> TRECHO PARA LEITURA:
·····

Será possível compreender ou aceitar que isto...

...tenha se tornado isto?

Por Pe. João Batista de A. Prado Ferraz Costa – Capela Santa Maria das Vitórias

A OBJEÇÃO que com frequência se formula contra o restabelecimento da liturgia romana tradicional como o rito ordinário da Igreja é que tal rito é expressão de uma cultura ultrapassada, esclerosada, incapaz de cativar a sensibilidade do homem de hoje. É claro que essa objeção não leva em conta as razões teológicas em favor da liturgia de sempre e contra os desvios doutrinários do rito reformado, conforme ressaltaram abalizados estudos feitos por teólogos, liturgistas e ilustres prelados. Trata-se de uma objeção superficial de cunho antropológico, psicológico ou, talvez, sociológico, que não considera devidamente o problema cultural, este, sim, o verdadeiro desafio para a evangelização do homem moderno.

Como se sabe, alguns dos “profetas” da nova teologia, condenada por Pio XII na encíclica Humani Generis, diziam que o discurso teológico devia deixar de lado os princípios metafísicos, que se tinham tornado ininteligíveis ao homem moderno, e abrir-se à grande contribuição que a psicologia, a sociologia, a antropologia cultural e outras ciências modernas poderiam dar-lhe e garantiriam à Igreja um êxito espetacular no cumprimento de sua missão em nossos tempos, visto que o homem moderno tem sua sensibilidade e seu gosto voltados para essas disciplinas.

·····

> LISTA DE REGISTROS:
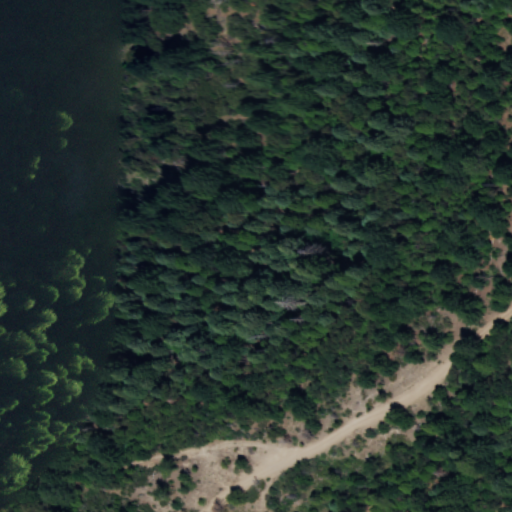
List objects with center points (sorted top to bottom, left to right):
road: (371, 416)
road: (114, 472)
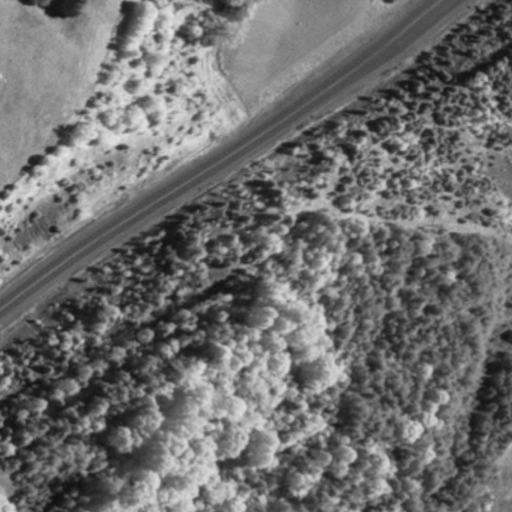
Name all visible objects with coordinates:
road: (229, 165)
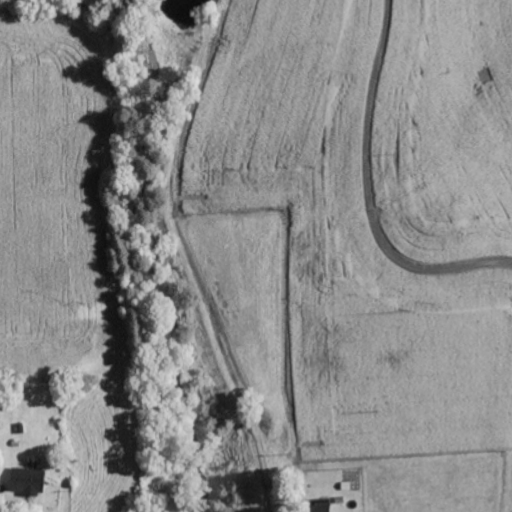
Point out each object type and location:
building: (31, 481)
building: (319, 506)
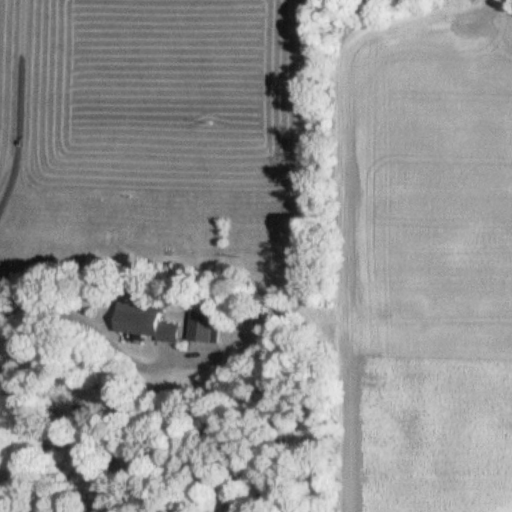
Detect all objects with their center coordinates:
building: (145, 322)
building: (206, 327)
road: (153, 362)
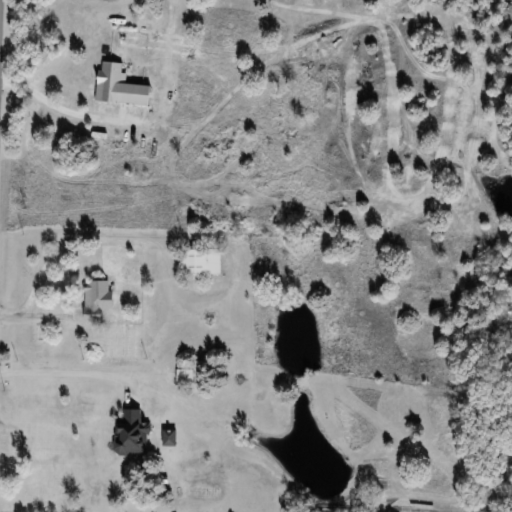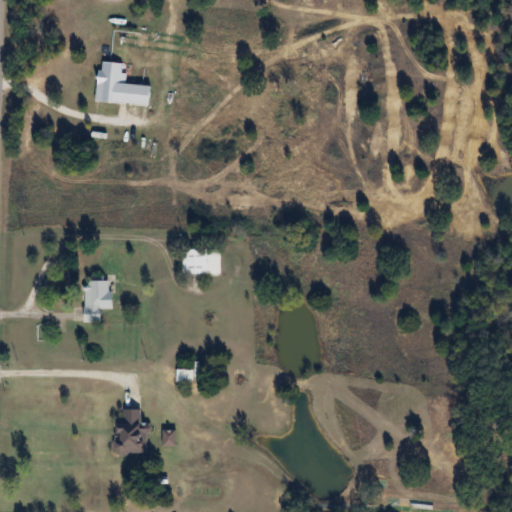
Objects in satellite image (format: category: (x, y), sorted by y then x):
building: (199, 262)
building: (95, 299)
road: (66, 373)
building: (129, 433)
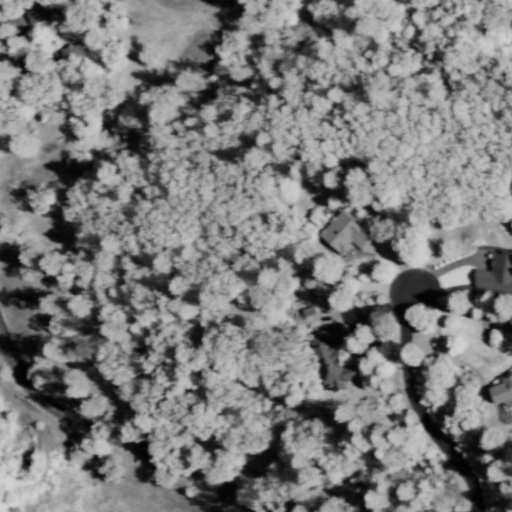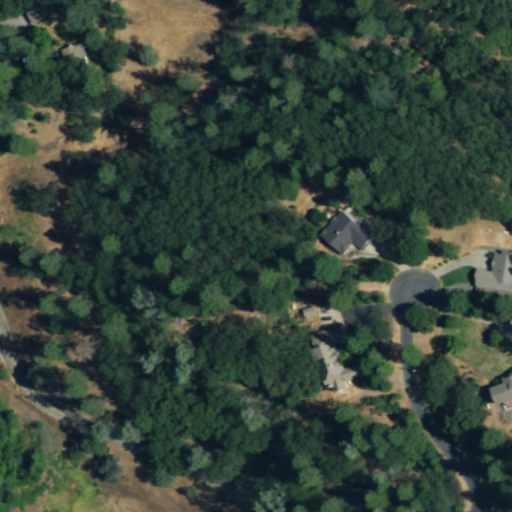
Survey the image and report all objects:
building: (73, 55)
building: (347, 235)
building: (498, 276)
building: (334, 360)
building: (504, 392)
road: (414, 409)
road: (114, 437)
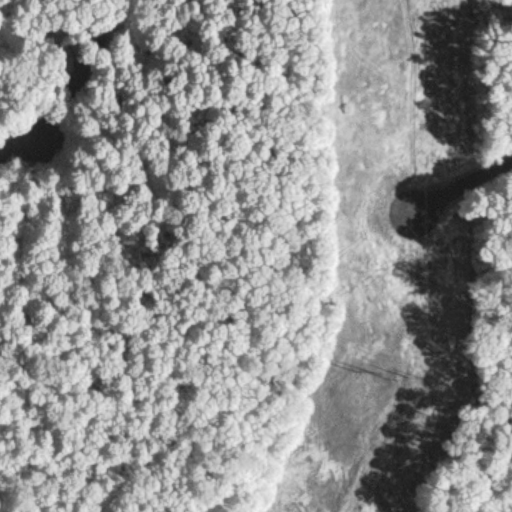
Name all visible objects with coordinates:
road: (19, 140)
road: (461, 184)
power tower: (377, 370)
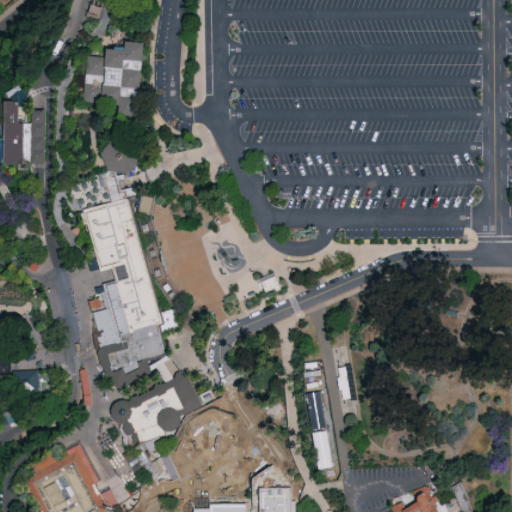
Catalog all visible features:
building: (96, 9)
road: (366, 15)
road: (16, 16)
road: (367, 49)
building: (119, 78)
road: (172, 79)
building: (115, 82)
road: (366, 83)
road: (220, 93)
road: (495, 109)
road: (61, 111)
parking lot: (348, 113)
road: (78, 116)
road: (367, 116)
building: (27, 136)
road: (201, 136)
road: (92, 137)
building: (23, 140)
road: (161, 148)
road: (373, 148)
building: (119, 156)
road: (89, 169)
road: (379, 182)
road: (223, 200)
road: (153, 219)
road: (504, 219)
road: (342, 221)
road: (296, 222)
road: (113, 225)
road: (14, 226)
road: (68, 234)
road: (493, 239)
road: (242, 240)
road: (496, 240)
road: (208, 243)
road: (329, 252)
road: (380, 255)
park: (256, 256)
road: (29, 257)
road: (55, 260)
road: (162, 263)
building: (33, 267)
road: (132, 269)
road: (178, 271)
road: (29, 274)
road: (396, 277)
road: (90, 283)
building: (126, 293)
road: (312, 296)
railway: (475, 298)
road: (296, 305)
road: (211, 316)
building: (131, 326)
road: (55, 331)
road: (38, 348)
road: (200, 362)
road: (159, 378)
building: (22, 379)
road: (330, 383)
road: (218, 384)
building: (30, 386)
building: (85, 387)
road: (109, 395)
railway: (348, 395)
building: (156, 412)
road: (64, 416)
road: (297, 428)
road: (282, 442)
road: (31, 457)
building: (62, 480)
road: (384, 481)
parking lot: (384, 485)
building: (67, 487)
road: (350, 492)
road: (406, 493)
building: (440, 496)
road: (319, 499)
road: (441, 501)
building: (411, 504)
building: (412, 508)
road: (412, 508)
building: (398, 509)
aerialway pylon: (114, 510)
road: (179, 511)
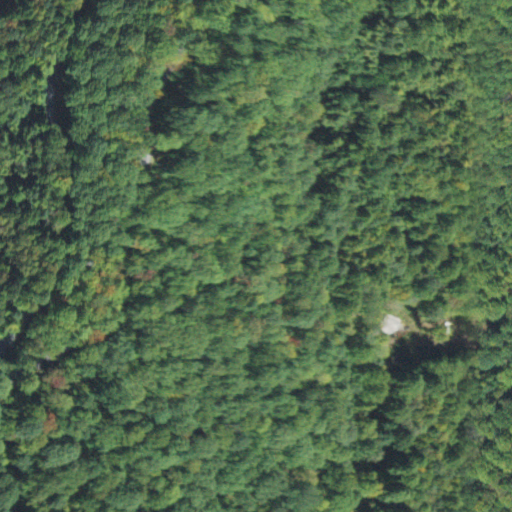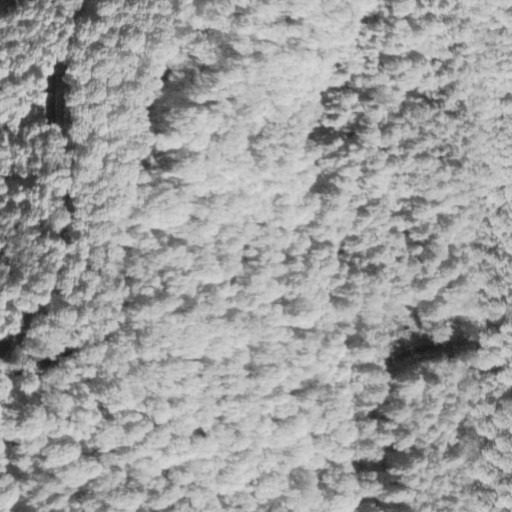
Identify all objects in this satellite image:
road: (55, 179)
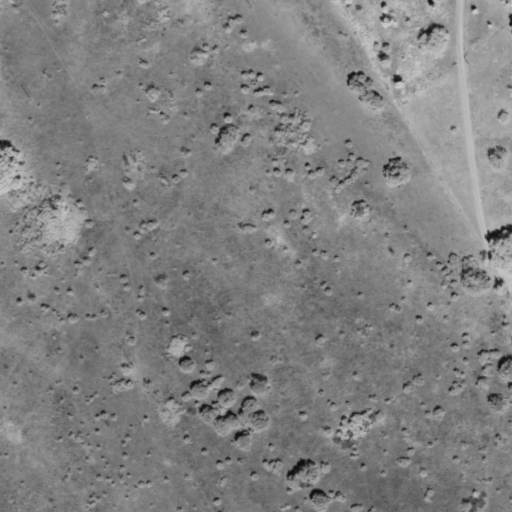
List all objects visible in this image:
building: (510, 1)
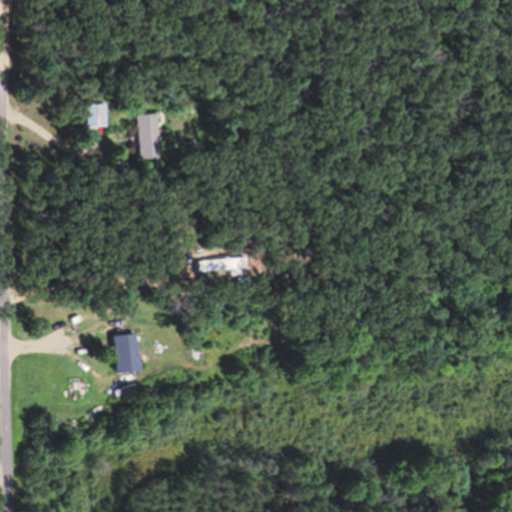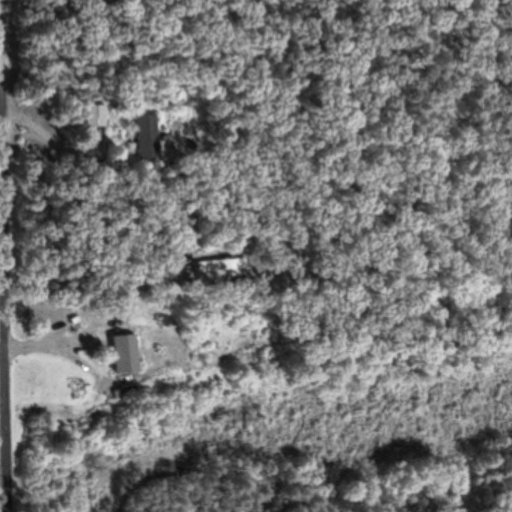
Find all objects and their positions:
road: (2, 96)
building: (97, 118)
building: (148, 139)
road: (6, 256)
building: (227, 266)
road: (42, 349)
building: (132, 356)
road: (5, 478)
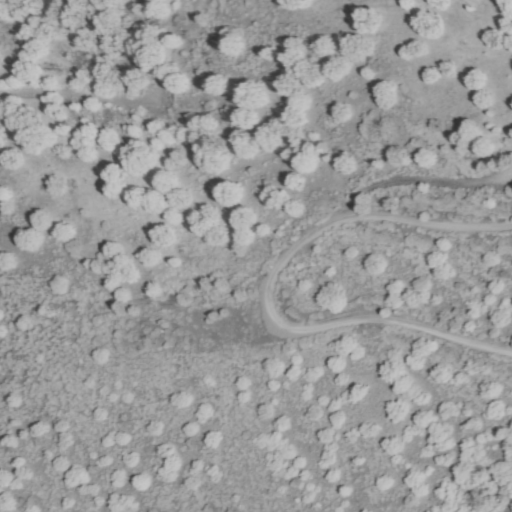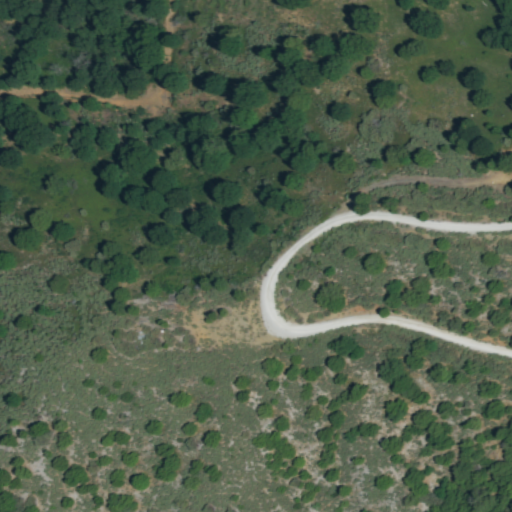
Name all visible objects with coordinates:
road: (139, 113)
road: (268, 288)
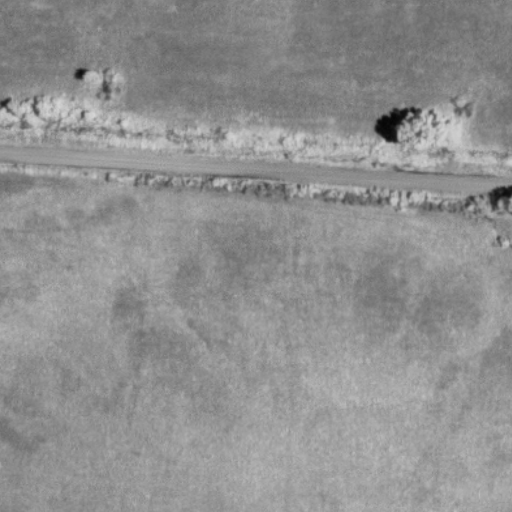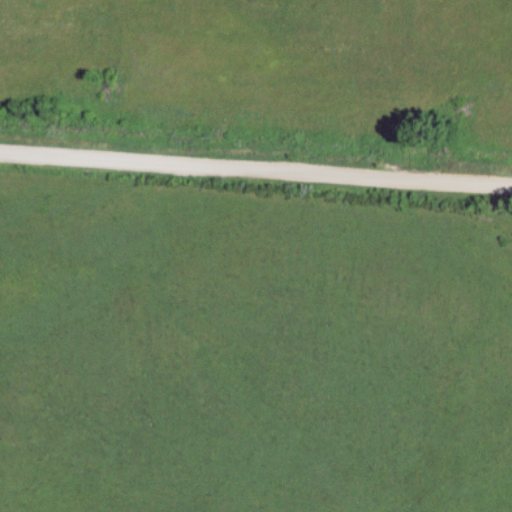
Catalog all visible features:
road: (255, 171)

·····

Copie do texto sobre a liturgia tradicional o trecho que vai de "Como se sabe, alguns" até "para essas disciplinas.".

Como se sabe, alguns dos “profetas” da nova teologia, condenada por Pio XII na encíclica Humani Generis, diziam que o discurso teológico devia deixar de lado os princípios metafísicos, que se tinham tornado ininteligíveis ao homem moderno, e abrir-se à grande contribuição que a psicologia, a sociologia, a antropologia cultural e outras ciências modernas poderiam dar-lhe e garantiriam à Igreja um êxito espetacular no cumprimento de sua missão em nossos tempos, visto que o homem moderno tem sua sensibilidade e seu gosto voltados para essas disciplinas.